Lange Nacht der Kunst, © Katharina Bourjan

Lange Nacht der Kunst

Museen, Galerien und Ateliers laden ein

Drei illuminierte Museen sowie teilnehmende Galerien und Künstlerateliers öffnen ihre Türen bis in die späten Abendstunden und laden Besucher zur Begegnung mit der Kunst und Kultur des Tegernseer Tals ein.

Den Grundstein für Kunst und Kultur legte das mittelalterliche Kloster am Tegernsee. Nach der Säkularisation kamen mit den Wittelsbachern zahlreiche Künstler an den Tegernsee und auch heute ist die Region von Kunst und Kultur geprägt.
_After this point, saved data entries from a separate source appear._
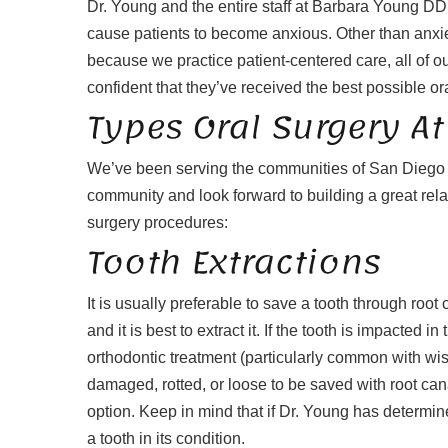
Dr. Young and the entire staff at Barbara Young DD
cause patients to become anxious. Other than anxie
because we practice patient-centered care, all of our
confident that they’ve received the best possible or
Types Oral Surgery 
We’ve been serving the communities of San Diego an
community and look forward to building a great rela
surgery procedures:
Tooth Extractions
It is usually preferable to save a tooth through roo
and it is best to extract it. If the tooth is impacted
orthodontic treatment (particularly common with wisdo
damaged, rotted, or loose to be saved with root cana
option. Keep in mind that if Dr. Young has determined
a tooth in its condition.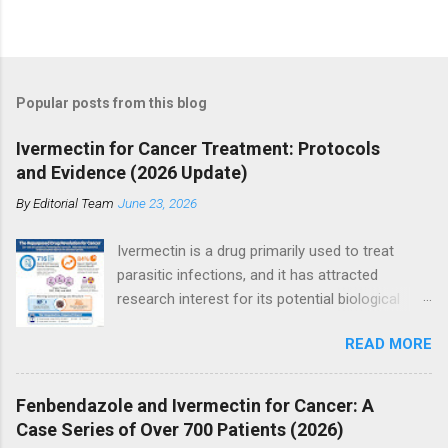
P
o
s
t
Popular posts from this blog
a
C
Ivermectin for Cancer Treatment: Protocols
o
and Evidence (2026 Update)
m
m
By
Editorial Team
June 23, 2026
e
n
t
Ivermectin is a drug primarily used to treat
parasitic infections, and it has attracted
research interest for its potential biological
effects in cancer models, particularly within
READ MORE
integrative and experimental treatment
contexts. Supporters point to hundreds of
preclinical studies and case reports showing
Fenbendazole and Ivermectin for Cancer: A
anti-tumor activity across multiple cancer
Case Series of Over 700 Patients (2026)
types. However, current mainstream oncology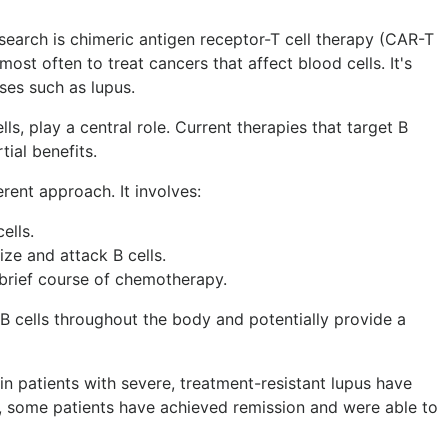
earch is chimeric antigen receptor-T cell therapy (CAR-T
most often to treat cancers that affect blood cells. It's
es such as lupus.
lls, play a central role. Current therapies that target B
tial benefits.
erent approach. It involves:
ells.
ize and attack B cells.
 brief course of chemotherapy.
 B cells throughout the body and potentially provide a
y in patients with severe, treatment-resistant lupus have
s, some patients have achieved remission and were able to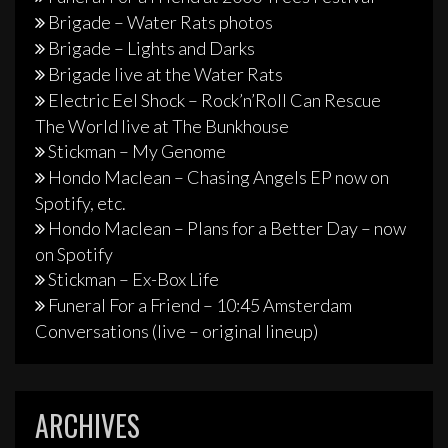
Brigade – Water Rats photos
Brigade – Lights and Darks
Brigade live at the Water Rats
Electric Eel Shock – Rock’n’Roll Can Rescue
The World live at The Bunkhouse
Stickman – My Genome
Hondo Maclean – Chasing Angels EP now on
Spotify, etc.
Hondo Maclean – Plans for a Better Day – now
on Spotify
Stickman – Ex-Box Life
Funeral For a Friend – 10:45 Amsterdam
Conversations (live – original lineup)
ARCHIVES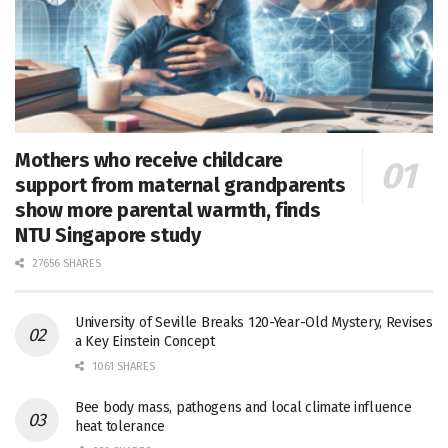
Mothers who receive childcare
support from maternal grandparents
show more parental warmth, finds
NTU Singapore study
27656 SHARES
University of Seville Breaks 120-Year-Old Mystery, Revises
a Key Einstein Concept
1061 SHARES
Bee body mass, pathogens and local climate influence
heat tolerance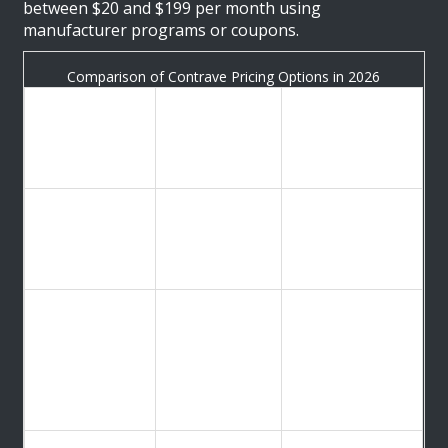
between $20 and $199 per month using
manufacturer programs or coupons.
Comparison of Contrave Pricing Options in 2026
Estimated
Purchasing
Monthly
Best For
Method
Cost (30-Day
Supply)
Patients seeking
CurxAccess
$0 (with
the lowest
Program
insurance) to
possible cap via
(Manufacturer)
$99 (without)
home delivery
Cash-paying
patients picking
GoodRx
~$199.20 for
up at local
Coupon
120 tablets
pharmacies like
CVS or
Walgreens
Diese Vielfalt soll nun jedes Jahr mit einer zweitägigen Langen Nacht der Kunst einem breiten Publikum zugänglich gemacht werden.

Drei Museen – von Kunst bis Brauchtum

Das Olaf Gulbransson Museum Tegernsee, eine Zweigstelle der Münchener Pinakotheken, zeigt neben der Dauerausstellung des künstlerischen Erbes des norwegischen Malers und Simplicissimus-Zeichners Olaf Gulbransson die Sonderausstellung „Marc Chagall – Eine Liebesgeschichte“. Eine Ausstellung dieser Bedeutung ist ein absolutes Novum für die Region.

Auch das Museum Tegernseer Tal bietet den Besuchern eine Sonderausstellung mit Strahlkraft: „150 Jahre ‚De G’schicht‘ vom Brandner Kasper‘“ – anlässlich des Jubiläums der bayerischen Legende, in der Franz von Kobell das Paradies am Tegernsee verortete.

Kutschen und bäuerliches Brauchtum sind im Museum im Gsotthaber Hof in Rottach-Egern ausgestellt.